*** Excerpted records ***

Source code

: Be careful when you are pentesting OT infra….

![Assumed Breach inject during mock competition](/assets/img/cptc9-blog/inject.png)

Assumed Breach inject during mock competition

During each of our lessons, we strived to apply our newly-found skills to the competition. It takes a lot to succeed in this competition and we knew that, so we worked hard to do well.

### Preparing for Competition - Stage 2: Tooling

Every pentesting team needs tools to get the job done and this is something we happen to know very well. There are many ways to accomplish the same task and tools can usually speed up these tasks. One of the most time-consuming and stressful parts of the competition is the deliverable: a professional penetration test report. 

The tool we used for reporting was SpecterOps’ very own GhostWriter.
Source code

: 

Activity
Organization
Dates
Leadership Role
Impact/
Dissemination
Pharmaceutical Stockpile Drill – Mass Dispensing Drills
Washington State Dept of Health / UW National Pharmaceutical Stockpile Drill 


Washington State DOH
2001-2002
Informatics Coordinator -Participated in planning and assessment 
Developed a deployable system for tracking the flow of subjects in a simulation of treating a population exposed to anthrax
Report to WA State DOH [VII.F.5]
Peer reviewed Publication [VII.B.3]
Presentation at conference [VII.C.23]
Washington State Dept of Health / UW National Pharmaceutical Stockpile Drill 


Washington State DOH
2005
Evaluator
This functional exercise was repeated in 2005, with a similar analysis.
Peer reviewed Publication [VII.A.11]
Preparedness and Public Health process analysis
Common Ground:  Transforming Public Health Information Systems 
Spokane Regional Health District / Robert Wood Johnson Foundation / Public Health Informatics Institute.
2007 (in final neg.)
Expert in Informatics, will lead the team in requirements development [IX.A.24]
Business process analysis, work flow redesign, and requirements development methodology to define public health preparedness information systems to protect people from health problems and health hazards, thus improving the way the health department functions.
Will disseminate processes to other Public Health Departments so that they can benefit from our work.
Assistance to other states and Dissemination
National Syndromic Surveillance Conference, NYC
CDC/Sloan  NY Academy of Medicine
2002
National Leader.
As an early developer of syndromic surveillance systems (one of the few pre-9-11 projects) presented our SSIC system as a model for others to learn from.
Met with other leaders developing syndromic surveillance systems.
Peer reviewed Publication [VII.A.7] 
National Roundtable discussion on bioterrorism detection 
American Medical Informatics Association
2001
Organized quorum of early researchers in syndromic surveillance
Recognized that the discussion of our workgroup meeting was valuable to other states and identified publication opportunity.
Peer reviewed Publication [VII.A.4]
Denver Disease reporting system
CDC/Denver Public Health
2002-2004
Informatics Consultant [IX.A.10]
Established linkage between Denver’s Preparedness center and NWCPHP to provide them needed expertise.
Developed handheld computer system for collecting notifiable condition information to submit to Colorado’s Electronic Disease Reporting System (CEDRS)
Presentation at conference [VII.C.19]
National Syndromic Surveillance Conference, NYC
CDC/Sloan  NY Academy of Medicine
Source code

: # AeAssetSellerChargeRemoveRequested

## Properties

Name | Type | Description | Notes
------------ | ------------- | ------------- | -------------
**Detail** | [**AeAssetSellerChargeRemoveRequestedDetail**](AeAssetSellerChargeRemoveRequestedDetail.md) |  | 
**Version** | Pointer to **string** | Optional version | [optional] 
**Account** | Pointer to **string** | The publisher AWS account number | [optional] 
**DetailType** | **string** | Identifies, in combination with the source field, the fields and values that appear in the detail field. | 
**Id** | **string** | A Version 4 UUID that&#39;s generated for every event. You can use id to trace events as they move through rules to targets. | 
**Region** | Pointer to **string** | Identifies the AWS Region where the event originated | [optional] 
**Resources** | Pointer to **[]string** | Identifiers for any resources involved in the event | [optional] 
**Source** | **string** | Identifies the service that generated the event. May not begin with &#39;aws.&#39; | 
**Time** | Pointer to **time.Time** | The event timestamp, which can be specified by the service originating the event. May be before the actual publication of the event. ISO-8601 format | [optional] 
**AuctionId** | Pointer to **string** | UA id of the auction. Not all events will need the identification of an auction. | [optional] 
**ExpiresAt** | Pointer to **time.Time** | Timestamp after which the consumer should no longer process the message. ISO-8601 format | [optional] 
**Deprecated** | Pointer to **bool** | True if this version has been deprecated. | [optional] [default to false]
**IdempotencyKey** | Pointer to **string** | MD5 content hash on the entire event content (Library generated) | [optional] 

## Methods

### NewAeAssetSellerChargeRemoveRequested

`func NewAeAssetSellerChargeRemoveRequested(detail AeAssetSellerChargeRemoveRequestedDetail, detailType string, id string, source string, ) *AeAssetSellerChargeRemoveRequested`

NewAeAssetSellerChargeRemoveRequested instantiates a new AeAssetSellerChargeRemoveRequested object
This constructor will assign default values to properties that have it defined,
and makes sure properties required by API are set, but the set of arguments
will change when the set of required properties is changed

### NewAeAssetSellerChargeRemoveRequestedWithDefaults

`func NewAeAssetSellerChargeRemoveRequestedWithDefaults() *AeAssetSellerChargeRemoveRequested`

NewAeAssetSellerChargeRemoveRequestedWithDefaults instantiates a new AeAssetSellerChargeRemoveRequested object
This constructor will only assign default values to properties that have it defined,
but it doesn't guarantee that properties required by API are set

***

▶ What you will do:
Please reproduce the lines starting at the one containing "Name | Type | Description | Notes" and ending at the one containing "with &#39;aws.&#39; |", changing every "Pointer to" to "Reference to" and leaving the rest untouched.

▶ Response to the task:
Name | Type | Description | Notes
------------ | ------------- | ------------- | -------------
**Detail** | [**AeAssetSellerChargeRemoveRequestedDetail**](AeAssetSellerChargeRemoveRequestedDetail.md) |  | 
**Version** | Reference to **string** | Optional version | [optional] 
**Account** | Reference to **string** | The publisher AWS account number | [optional] 
**DetailType** | **string** | Identifies, in combination with the source field, the fields and values that appear in the detail field. | 
**Id** | **string** | A Version 4 UUID that&#39;s generated for every event. You can use id to trace events as they move through rules to targets. | 
**Region** | Reference to **string** | Identifies the AWS Region where the event originated | [optional] 
**Resources** | Reference to **[]string** | Identifiers for any resources involved in the event | [optional] 
**Source** | **string** | Identifies the service that generated the event. May not begin with &#39;aws.&#39; | 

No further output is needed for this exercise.